#### DOCUMENT SEGMENT
============
The students invariably come back with some really creative - and sometimes actionable - designs for buildings and communities, ranging from floating globes to vertical farms, to buildings coated with walls of foliage. 
 
I believe that this technique can be used to help any group of students or managers, in any industry, think out of the box.

Personal Perspectives on University Education Practices...

Pre-Med Boot Camps Can Reduce the Rate of Pre-Med Drop Outs - In the next few years the U.S. will need 20,000 new physicians.  This means universities will NEED to increase the number of pre-med and medical school graduates.  I know from the experience of several students that some universities use Introductory Biology and other courses to "weed out" premed students. 
Many of these courses are so boring that premed students flee to other majors.  There is a simple remedy.  Pre-med students need to attend a Pre-Med BOOT CAMP to get them used to the idea of reading dry scientific/medical papers.  They need to be familiarized in advance with molecular medicine concepts and jargon - BEFORE they experience the shock of their first pre-med class in biology or chemistry.  I believe that a simple pre-med boot camp - similar to the "math camps" held at many universities - would greatly reduce the drop out rate among pre-med students and help increase the number of medical professionals available to meet the need for physicians and other medical professionals in the coming decade.
 
"Old World" Biology is Still Being Taught! - On the first day of her biology class, first day class at a reputable college known for premed education, was escorted into the woods on the college campus and the students were asked to throw a tennis ball into the woods, then try to name the tree hit by the ball.  This class was called Introductory Biology...it was more like Intro to Ecology, but it reflects the "old world" biology intros that are still being taught on many campuses.  
The first formal lecture at this "old world" college covered biological taxonomy starting with the Kingdom of species.  A student who attended this class (who I know personally) was so disappointed, she dropped out of premed and chose a different major. 
In 2010, she decided to pursue her love of science and took an introductory biology course at the University of Pennsylvania.  On the first day of UPENN class, the students received a lecture on the human cell - the building block of all biology.  In their first lab, the class looked at cells under the microscope.  In their FOURTH class they were modifying DNA in bacteria to make the bacteria fluoresce - using the gene from an ocean jellyfish.  This is how a NEW Intro to Biology course gets students quickly up to speed on the molecular science concepts all scientists need to understand in order to compete and succeed in science and medicine today.  
I believe that the Old World style of biology education was valid 20 years ago - but in an era where high school students are studying protein folding and first year biology students are manipulating genes, it is NO LONGER SUFFICIENT to settle for teaching trees, taxonomies and the Kreb's Cycle - important, yes - but science priorities change, in education as well as in science.  Students need more to work in science today - and it is incumbent on universities to teach the skills their students will need...starting with the cell and working their way up. 
Net Zero Buildings - While sustainable design and LEED standard buildings/communities are being taught to students in many disciplines - the emerging standard is "net zero" or "near net zero." 
I would propose that instead of experimenting with "sustainable design projects" - university faculty and engineers (with government funding) should work harder to find ways to create net zero energy use buildings and carbon neutral communities - or "near net zero" standards for retrofitted buildings.  I propose this because I believe that in the near future the gold standard for sustaintable design will be "true net zero."  Universities need to work harder to involve faculty and students, and the surrounding communities, in technologies and practices that produce true net zero buildings and communities.
============
Name every kind of building or community design that the education essay says students come back with. The records have nothing to do with the education essay.
============
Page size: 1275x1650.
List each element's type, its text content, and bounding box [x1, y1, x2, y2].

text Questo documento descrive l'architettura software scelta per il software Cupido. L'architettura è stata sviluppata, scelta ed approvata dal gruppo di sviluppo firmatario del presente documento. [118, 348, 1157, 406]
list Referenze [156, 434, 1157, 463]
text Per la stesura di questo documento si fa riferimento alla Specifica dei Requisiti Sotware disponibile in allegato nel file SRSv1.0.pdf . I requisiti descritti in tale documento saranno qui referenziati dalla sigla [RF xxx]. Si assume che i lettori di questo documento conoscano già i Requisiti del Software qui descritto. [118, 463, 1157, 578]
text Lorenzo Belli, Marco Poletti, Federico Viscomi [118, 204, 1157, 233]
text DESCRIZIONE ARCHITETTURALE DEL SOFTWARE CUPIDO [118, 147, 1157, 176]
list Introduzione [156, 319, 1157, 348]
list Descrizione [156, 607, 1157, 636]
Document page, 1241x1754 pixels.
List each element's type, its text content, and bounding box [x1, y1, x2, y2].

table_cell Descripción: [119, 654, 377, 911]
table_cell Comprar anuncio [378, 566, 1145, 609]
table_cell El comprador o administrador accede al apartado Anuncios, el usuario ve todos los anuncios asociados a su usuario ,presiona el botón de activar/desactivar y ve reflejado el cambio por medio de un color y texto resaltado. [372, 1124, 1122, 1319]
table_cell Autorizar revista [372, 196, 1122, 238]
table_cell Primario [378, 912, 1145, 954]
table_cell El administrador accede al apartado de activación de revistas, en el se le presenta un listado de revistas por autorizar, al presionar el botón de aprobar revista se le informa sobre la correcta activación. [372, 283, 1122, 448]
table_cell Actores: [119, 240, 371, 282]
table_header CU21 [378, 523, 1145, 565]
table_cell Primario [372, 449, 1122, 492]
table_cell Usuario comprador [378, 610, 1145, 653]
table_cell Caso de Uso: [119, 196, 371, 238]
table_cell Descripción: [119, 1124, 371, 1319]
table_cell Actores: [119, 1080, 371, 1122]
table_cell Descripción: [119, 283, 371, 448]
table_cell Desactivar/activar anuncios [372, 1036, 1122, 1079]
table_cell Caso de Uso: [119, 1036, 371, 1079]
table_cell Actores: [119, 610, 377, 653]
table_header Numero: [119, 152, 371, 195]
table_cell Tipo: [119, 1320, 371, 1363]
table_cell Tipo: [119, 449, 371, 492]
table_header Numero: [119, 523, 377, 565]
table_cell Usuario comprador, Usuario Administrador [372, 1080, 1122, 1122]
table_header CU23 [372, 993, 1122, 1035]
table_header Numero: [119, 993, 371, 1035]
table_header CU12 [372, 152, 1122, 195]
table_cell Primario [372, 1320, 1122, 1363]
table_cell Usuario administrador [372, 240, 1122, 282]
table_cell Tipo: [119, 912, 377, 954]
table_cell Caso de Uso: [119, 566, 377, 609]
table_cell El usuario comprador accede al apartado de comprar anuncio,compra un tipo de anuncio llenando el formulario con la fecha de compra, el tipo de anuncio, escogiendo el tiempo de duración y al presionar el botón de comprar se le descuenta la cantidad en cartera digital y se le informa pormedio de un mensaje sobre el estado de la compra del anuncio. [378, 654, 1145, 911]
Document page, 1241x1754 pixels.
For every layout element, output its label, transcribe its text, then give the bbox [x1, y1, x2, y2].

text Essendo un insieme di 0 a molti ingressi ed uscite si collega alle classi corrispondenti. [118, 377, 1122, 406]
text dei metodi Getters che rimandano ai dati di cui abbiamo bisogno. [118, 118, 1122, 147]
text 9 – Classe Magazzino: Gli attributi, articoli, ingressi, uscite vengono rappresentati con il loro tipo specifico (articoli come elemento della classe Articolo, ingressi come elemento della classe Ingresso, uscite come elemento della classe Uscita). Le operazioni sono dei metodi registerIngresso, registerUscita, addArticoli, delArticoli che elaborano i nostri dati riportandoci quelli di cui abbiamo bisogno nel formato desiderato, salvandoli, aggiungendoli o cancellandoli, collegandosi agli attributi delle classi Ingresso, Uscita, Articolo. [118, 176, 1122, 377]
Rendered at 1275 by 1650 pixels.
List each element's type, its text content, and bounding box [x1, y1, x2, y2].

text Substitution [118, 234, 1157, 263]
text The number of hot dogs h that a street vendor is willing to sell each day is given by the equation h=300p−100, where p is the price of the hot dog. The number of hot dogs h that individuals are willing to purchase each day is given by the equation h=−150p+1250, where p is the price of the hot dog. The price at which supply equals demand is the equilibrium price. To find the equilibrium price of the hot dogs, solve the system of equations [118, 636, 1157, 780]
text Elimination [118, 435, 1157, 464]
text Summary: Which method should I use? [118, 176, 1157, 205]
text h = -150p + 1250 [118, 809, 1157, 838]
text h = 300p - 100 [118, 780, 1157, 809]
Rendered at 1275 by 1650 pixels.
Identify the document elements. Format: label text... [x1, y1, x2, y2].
============
#### WRITTEN ANSWER
Floating globes, vertical farms, and buildings coated with walls of foliage.